Problem to solve —
Working through the records below, count the lines that include "Airpaz". The reply is that number alone.

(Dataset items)
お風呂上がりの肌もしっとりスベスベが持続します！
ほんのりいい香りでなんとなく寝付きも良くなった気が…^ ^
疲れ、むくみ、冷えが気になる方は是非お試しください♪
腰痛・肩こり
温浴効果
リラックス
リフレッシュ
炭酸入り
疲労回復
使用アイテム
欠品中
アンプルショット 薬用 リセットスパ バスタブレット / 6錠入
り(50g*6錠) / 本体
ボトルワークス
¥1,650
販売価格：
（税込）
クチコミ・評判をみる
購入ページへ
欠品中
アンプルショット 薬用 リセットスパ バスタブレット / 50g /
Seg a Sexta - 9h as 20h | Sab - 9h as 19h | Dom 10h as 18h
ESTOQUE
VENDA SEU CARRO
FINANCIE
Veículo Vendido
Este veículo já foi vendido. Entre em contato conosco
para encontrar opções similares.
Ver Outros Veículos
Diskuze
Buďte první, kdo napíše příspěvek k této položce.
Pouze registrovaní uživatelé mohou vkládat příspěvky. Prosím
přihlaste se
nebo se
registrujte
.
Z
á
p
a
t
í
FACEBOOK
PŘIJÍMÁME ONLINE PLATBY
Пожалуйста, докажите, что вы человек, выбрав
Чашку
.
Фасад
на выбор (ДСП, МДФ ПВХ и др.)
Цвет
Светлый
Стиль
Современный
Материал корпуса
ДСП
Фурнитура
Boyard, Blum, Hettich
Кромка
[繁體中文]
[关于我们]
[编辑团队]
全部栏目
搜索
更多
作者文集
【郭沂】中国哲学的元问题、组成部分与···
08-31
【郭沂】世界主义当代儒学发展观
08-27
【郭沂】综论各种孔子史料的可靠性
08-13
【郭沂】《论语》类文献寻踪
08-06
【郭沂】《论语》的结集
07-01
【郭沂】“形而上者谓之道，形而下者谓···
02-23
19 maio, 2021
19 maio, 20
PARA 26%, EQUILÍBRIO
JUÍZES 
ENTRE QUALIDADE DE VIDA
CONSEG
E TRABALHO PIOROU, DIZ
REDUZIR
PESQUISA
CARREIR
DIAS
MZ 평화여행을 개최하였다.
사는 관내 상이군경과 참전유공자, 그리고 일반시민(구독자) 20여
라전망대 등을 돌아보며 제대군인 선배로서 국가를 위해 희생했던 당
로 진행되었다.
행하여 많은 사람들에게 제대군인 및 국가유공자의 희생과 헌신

---

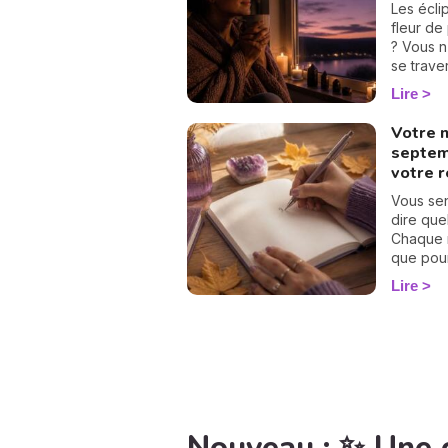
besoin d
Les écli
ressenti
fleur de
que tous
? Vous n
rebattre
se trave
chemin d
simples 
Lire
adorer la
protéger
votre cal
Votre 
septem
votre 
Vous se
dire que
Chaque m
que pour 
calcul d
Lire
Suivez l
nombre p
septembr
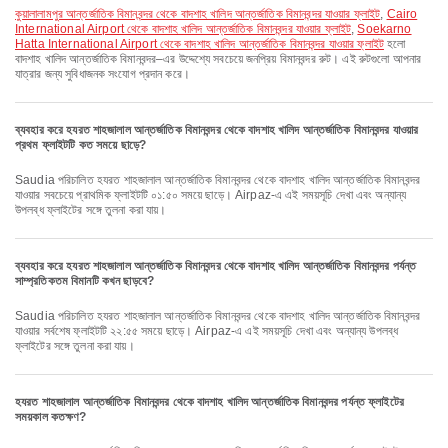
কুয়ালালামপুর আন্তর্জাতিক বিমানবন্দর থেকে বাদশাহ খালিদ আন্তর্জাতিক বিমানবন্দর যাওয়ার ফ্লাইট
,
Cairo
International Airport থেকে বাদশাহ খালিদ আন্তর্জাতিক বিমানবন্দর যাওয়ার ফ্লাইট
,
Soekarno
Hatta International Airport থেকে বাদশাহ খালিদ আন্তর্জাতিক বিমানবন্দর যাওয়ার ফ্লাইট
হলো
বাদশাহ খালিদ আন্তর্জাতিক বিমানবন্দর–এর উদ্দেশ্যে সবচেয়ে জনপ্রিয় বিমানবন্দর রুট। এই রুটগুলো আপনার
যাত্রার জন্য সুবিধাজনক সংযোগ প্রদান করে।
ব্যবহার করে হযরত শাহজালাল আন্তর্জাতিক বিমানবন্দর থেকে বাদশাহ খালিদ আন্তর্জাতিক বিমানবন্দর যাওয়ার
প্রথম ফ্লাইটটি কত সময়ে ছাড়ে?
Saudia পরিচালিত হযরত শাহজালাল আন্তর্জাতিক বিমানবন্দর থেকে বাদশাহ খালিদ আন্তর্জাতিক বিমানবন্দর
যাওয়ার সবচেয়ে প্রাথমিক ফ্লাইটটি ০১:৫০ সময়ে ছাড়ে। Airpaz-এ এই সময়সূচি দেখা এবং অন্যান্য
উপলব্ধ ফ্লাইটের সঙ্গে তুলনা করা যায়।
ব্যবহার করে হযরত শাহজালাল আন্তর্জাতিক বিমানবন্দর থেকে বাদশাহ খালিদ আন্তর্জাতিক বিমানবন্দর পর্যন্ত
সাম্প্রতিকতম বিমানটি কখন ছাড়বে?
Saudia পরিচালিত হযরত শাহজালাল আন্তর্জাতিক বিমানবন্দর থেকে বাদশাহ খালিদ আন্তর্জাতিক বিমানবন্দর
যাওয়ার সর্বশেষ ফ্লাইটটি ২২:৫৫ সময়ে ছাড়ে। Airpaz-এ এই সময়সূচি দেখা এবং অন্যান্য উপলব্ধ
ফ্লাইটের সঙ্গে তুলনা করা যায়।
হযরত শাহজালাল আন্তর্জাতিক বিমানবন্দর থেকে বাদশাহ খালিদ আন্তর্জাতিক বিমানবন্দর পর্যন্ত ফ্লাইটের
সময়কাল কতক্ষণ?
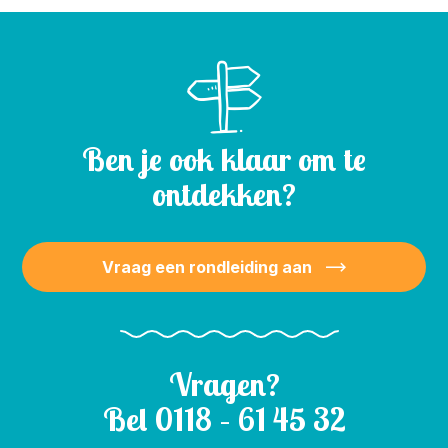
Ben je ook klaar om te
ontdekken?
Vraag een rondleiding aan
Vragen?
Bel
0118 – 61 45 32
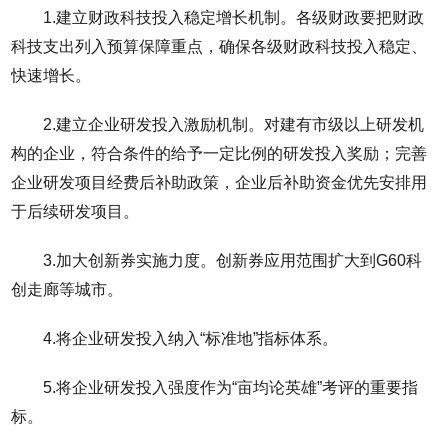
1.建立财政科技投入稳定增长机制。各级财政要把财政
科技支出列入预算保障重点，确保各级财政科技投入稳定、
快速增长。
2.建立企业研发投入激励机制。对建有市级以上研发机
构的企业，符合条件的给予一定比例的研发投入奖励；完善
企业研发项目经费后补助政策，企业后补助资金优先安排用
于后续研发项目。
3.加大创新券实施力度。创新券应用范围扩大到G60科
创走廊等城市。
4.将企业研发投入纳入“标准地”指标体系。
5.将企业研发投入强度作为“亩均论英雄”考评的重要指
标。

---

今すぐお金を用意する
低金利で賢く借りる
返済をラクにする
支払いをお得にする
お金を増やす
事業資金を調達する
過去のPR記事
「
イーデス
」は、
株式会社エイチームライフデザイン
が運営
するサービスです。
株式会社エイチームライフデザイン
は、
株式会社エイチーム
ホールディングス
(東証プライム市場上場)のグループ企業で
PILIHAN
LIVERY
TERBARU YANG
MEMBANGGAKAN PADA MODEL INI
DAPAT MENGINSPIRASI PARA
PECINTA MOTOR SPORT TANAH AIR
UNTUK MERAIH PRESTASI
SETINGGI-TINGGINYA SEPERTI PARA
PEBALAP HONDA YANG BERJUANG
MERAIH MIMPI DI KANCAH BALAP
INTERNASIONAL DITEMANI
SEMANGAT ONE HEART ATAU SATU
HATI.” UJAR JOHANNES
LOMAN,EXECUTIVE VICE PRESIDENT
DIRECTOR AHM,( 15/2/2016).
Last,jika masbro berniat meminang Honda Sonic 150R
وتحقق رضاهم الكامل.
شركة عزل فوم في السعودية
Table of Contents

Answer to this exercise —
2